#### Tasks to complete:
a) Answer these questions from the calculus exercises, marking each answer as its question is marked.
(i) How are M(x) and m(x) defined in the first exercise?
(ii) According to the hint, under what condition is M(x) < z?
(iii) What is the set 𝔸 said to be with respect to the topology T_𝔸?
b) Extract from the calculus exercises the stretch from "Advanced Calculus for" through "or \(g(x) < z\).", copying it word for word.

Advanced Calculus for Economics and Finance

Maximum and minimum of semicontinuous functions With reference to Example 2.20, let \(f\) and \(g\) be two functions from a topological space \((X,T)\) to \(\mathbb{R}\). Define \(M(x)=\max \{f(x),g(x)\}\) and \(m(x)=\min \{f(x),g(x)\}\). Prove that if \(f\) and \(g\) are upper (lower) semicontinuous, then \(M\) and \(m\) are upper (lower) semicontinuous. Hint: \(M(x) < z\) if both \(f(x) < z\) and \(g(x) < z\), while \(m(x) < z\) if either \(f(x) < z\) or \(g(x) < z\).

Subbase Consider a set \(X\) and a collection of subsets \(\mathbb{A}=\{A_\alpha\} \subseteq 2^X\). The number of elements in \(\mathbb{A}\) can be finite or infinite. In general \(\mathbb{A}\) might not be the base of a topology. Now consider all finite intersections of the elements of \(\mathbb{A}\), together with the entire set and the empty set, \(\mathbb{B}=\{ \cap_{i=1}^n A_i \mid A_i \in \mathbb{A}, n\in \mathbb{N} \}\cup X \cup \emptyset\). Prove that \(\mathbb{B}\) is the base of a topology \(T_\mathbb{A}\) on X. The set \(\mathbb{A}\) is said a subbase of the topology \(T_\mathbb{A}\).

[Recorded data]
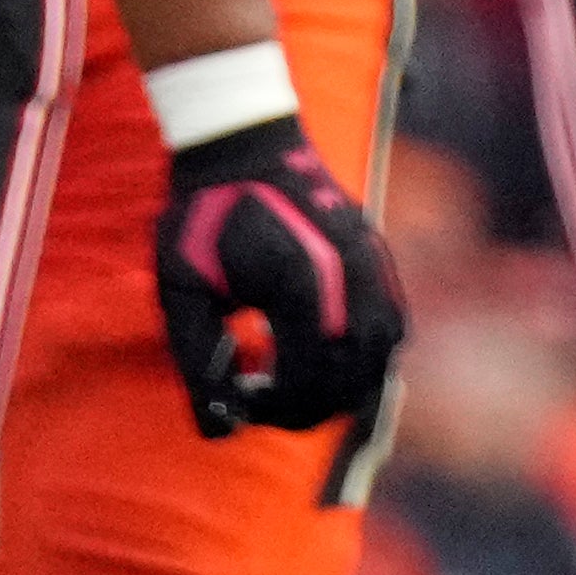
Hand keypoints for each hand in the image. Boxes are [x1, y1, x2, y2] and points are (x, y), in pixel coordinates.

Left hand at [155, 109, 402, 443]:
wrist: (244, 145)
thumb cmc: (204, 215)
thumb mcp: (182, 292)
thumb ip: (198, 363)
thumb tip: (219, 429)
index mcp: (304, 284)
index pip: (311, 381)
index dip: (276, 410)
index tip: (239, 404)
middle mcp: (354, 278)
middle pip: (355, 378)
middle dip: (309, 407)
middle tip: (261, 402)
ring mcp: (375, 266)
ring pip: (384, 357)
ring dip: (343, 386)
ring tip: (293, 386)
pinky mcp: (380, 259)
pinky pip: (393, 327)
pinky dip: (366, 358)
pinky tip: (323, 357)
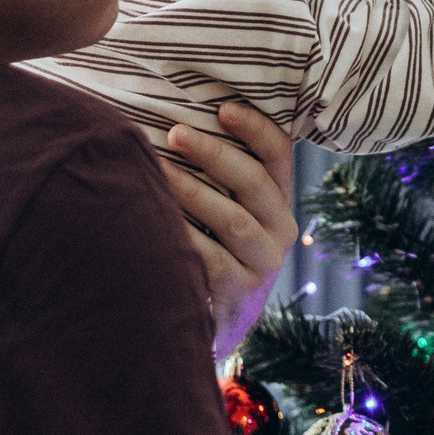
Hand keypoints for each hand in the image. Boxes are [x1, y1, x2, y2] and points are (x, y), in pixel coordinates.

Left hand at [162, 102, 298, 358]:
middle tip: (175, 133)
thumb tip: (170, 118)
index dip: (256, 128)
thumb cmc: (202, 253)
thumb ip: (212, 177)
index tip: (223, 107)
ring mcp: (263, 265)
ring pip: (233, 219)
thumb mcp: (218, 215)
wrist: (204, 327)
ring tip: (155, 169)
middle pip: (255, 183)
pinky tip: (154, 218)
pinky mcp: (239, 294)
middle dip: (215, 154)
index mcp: (276, 203)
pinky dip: (181, 235)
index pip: (278, 156)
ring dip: (192, 190)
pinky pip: (209, 257)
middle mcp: (280, 232)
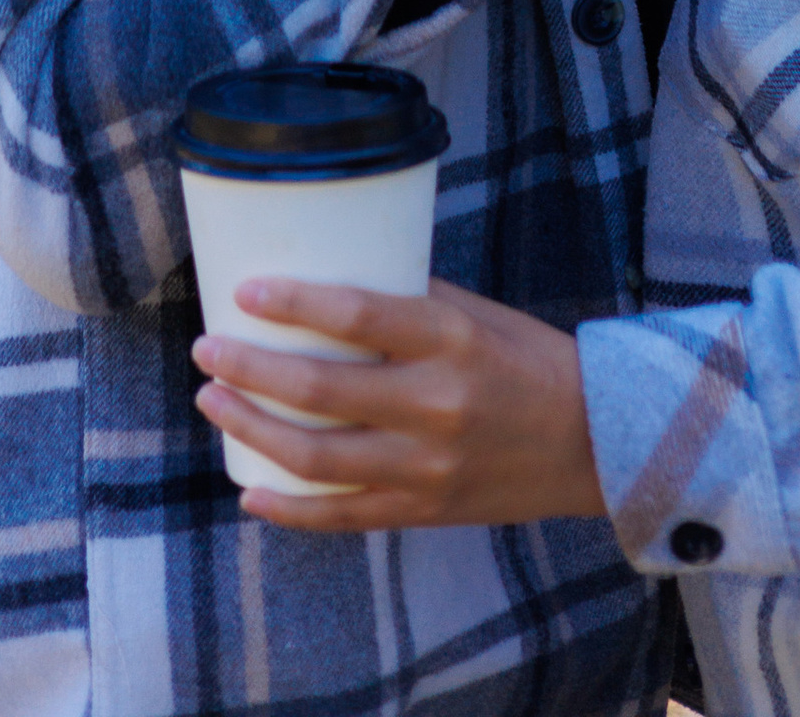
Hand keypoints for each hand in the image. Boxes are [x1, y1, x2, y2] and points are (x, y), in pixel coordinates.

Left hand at [192, 277, 601, 529]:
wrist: (593, 443)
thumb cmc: (527, 360)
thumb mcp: (474, 313)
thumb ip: (406, 303)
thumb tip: (326, 285)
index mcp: (449, 338)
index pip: (355, 313)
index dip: (292, 300)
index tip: (243, 290)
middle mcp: (435, 403)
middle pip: (319, 388)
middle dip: (249, 368)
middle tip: (207, 349)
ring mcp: (426, 465)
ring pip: (317, 456)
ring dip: (252, 428)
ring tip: (213, 401)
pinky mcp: (424, 510)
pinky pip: (342, 514)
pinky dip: (289, 507)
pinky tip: (249, 489)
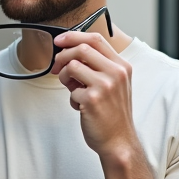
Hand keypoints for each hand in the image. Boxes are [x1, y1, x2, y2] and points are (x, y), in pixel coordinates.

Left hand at [51, 30, 138, 159]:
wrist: (118, 141)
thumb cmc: (112, 114)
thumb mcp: (114, 85)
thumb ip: (97, 67)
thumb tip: (69, 53)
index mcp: (122, 66)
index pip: (96, 39)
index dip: (73, 36)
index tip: (59, 41)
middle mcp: (116, 73)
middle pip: (81, 48)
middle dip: (63, 56)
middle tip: (56, 67)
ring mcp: (105, 85)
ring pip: (72, 66)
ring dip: (64, 77)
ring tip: (73, 90)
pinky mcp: (92, 99)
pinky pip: (71, 90)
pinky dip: (72, 98)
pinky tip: (81, 108)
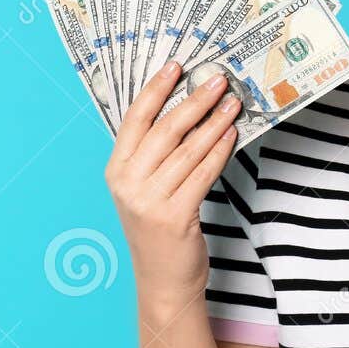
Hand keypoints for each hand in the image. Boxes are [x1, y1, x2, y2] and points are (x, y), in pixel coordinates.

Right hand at [105, 59, 242, 298]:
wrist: (163, 282)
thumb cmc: (157, 232)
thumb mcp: (144, 190)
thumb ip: (154, 156)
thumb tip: (186, 112)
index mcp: (116, 171)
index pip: (135, 119)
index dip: (156, 88)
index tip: (176, 66)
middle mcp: (128, 184)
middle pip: (165, 130)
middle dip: (194, 100)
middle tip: (217, 80)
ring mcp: (150, 201)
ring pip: (188, 150)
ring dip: (214, 123)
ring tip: (232, 103)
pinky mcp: (176, 216)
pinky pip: (203, 174)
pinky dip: (219, 151)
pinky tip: (232, 135)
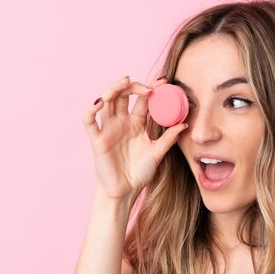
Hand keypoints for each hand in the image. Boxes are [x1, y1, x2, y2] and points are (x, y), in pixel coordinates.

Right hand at [82, 76, 187, 199]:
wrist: (125, 192)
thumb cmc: (139, 173)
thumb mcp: (157, 153)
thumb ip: (168, 138)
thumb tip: (185, 124)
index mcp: (137, 123)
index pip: (142, 99)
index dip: (151, 88)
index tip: (164, 81)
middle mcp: (122, 122)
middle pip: (123, 94)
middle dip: (135, 86)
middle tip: (149, 88)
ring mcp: (108, 128)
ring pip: (106, 100)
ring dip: (114, 88)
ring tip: (125, 81)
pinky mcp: (97, 139)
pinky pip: (89, 120)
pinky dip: (91, 109)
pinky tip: (100, 102)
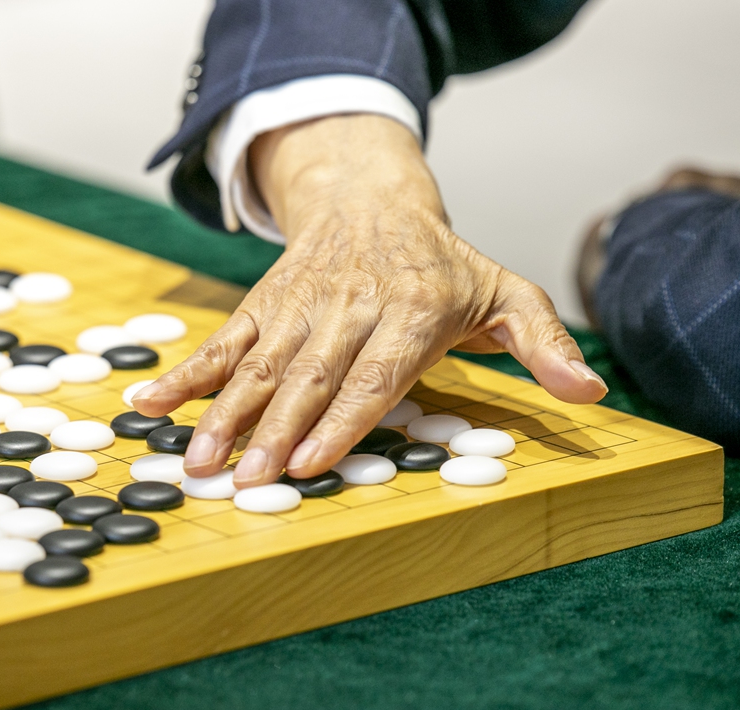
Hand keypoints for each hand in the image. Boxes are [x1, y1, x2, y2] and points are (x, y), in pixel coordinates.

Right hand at [134, 114, 606, 487]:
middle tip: (248, 481)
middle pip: (309, 376)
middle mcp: (351, 303)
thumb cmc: (445, 263)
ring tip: (196, 462)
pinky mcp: (265, 303)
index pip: (374, 373)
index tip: (310, 463)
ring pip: (259, 363)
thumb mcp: (507, 293)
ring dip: (223, 414)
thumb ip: (544, 345)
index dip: (342, 420)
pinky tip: (148, 406)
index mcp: (413, 307)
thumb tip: (591, 394)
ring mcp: (301, 303)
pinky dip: (186, 375)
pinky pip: (224, 342)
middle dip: (274, 431)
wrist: (371, 198)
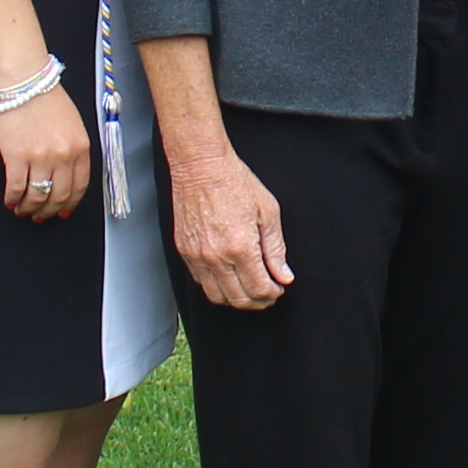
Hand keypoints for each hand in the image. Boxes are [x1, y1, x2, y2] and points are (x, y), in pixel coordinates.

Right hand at [0, 80, 92, 221]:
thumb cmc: (47, 98)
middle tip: (40, 216)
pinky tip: (10, 200)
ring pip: (37, 196)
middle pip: (59, 196)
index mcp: (80, 148)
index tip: (62, 212)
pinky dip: (13, 198)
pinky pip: (16, 188)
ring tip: (23, 210)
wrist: (25, 81)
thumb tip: (66, 175)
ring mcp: (40, 158)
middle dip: (49, 211)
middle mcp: (63, 156)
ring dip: (29, 208)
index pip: (79, 187)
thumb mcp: (73, 124)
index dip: (70, 204)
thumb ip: (73, 149)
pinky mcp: (17, 157)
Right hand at [169, 142, 289, 310]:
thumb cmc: (235, 182)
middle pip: (238, 299)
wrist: (200, 166)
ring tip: (250, 290)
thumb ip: (276, 248)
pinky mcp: (184, 251)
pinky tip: (229, 278)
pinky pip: (200, 282)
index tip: (279, 288)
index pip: (259, 289)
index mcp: (241, 247)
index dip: (273, 294)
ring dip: (237, 300)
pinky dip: (217, 287)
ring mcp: (197, 256)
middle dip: (258, 302)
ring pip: (217, 297)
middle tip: (268, 293)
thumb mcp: (267, 211)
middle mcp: (216, 257)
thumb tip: (283, 275)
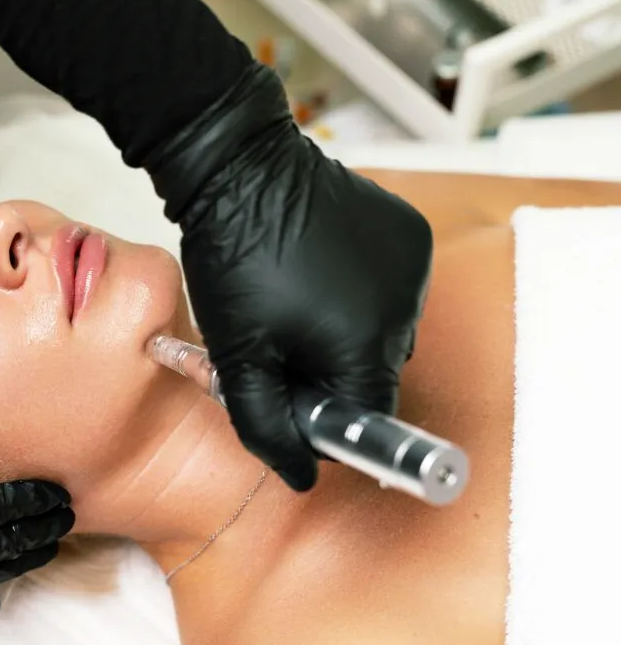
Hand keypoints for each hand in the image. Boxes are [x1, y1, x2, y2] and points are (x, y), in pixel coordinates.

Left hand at [148, 64, 432, 491]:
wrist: (239, 167)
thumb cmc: (232, 258)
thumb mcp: (237, 355)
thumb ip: (266, 425)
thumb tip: (302, 477)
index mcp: (366, 346)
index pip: (366, 418)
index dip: (323, 420)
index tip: (289, 396)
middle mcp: (406, 309)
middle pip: (374, 375)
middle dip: (329, 372)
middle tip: (277, 342)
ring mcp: (412, 267)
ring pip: (383, 332)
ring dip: (345, 331)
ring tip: (294, 299)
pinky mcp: (409, 234)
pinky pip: (391, 288)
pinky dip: (361, 290)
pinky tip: (320, 266)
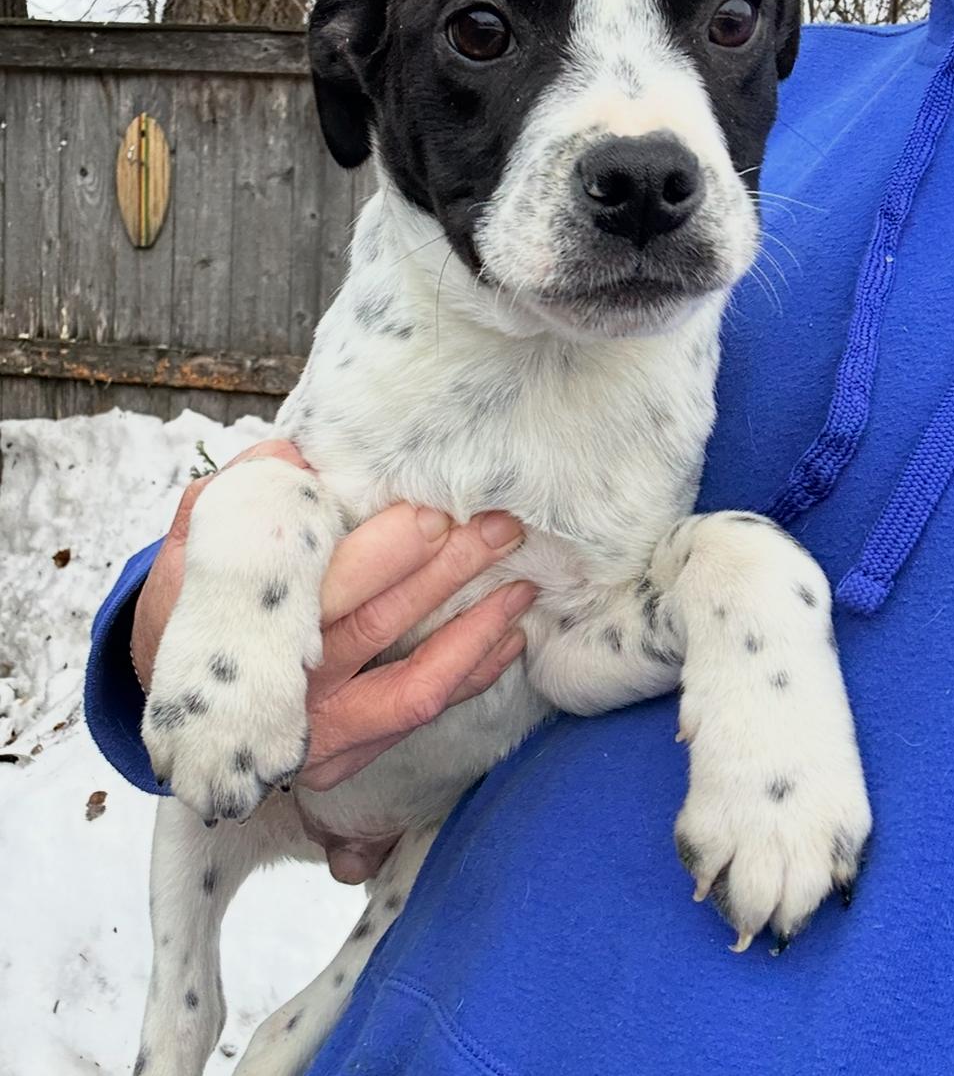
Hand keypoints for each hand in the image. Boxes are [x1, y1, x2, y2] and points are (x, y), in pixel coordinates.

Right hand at [132, 439, 534, 793]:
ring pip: (413, 683)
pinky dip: (470, 675)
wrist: (173, 709)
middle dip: (445, 570)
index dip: (386, 551)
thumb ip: (237, 494)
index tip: (433, 513)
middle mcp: (286, 683)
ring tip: (521, 583)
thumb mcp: (192, 546)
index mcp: (246, 622)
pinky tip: (508, 638)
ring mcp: (318, 728)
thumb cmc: (195, 610)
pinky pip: (419, 715)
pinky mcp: (344, 757)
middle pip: (377, 622)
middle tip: (495, 527)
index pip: (326, 584)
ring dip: (475, 630)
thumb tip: (296, 455)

#### Solutions by task:
a)
(i) M(x) = max{f(x), g(x)} and m(x) = min{f(x), g(x)}.
(ii) M(x) < z if both f(x) < z and g(x) < z.
(iii) It is said to be a subbase of the topology T_𝔸.

b)
Advanced Calculus for Economics and Finance

Maximum and minimum of semicontinuous functions With reference to Example 2.20, let \(f\) and \(g\) be two functions from a topological space \((X,T)\) to \(\mathbb{R}\). Define \(M(x)=\max \{f(x),g(x)\}\) and \(m(x)=\min \{f(x),g(x)\}\). Prove that if \(f\) and \(g\) are upper (lower) semicontinuous, then \(M\) and \(m\) are upper (lower) semicontinuous. Hint: \(M(x) < z\) if both \(f(x) < z\) and \(g(x) < z\), while \(m(x) < z\) if either \(f(x) < z\) or \(g(x) < z\).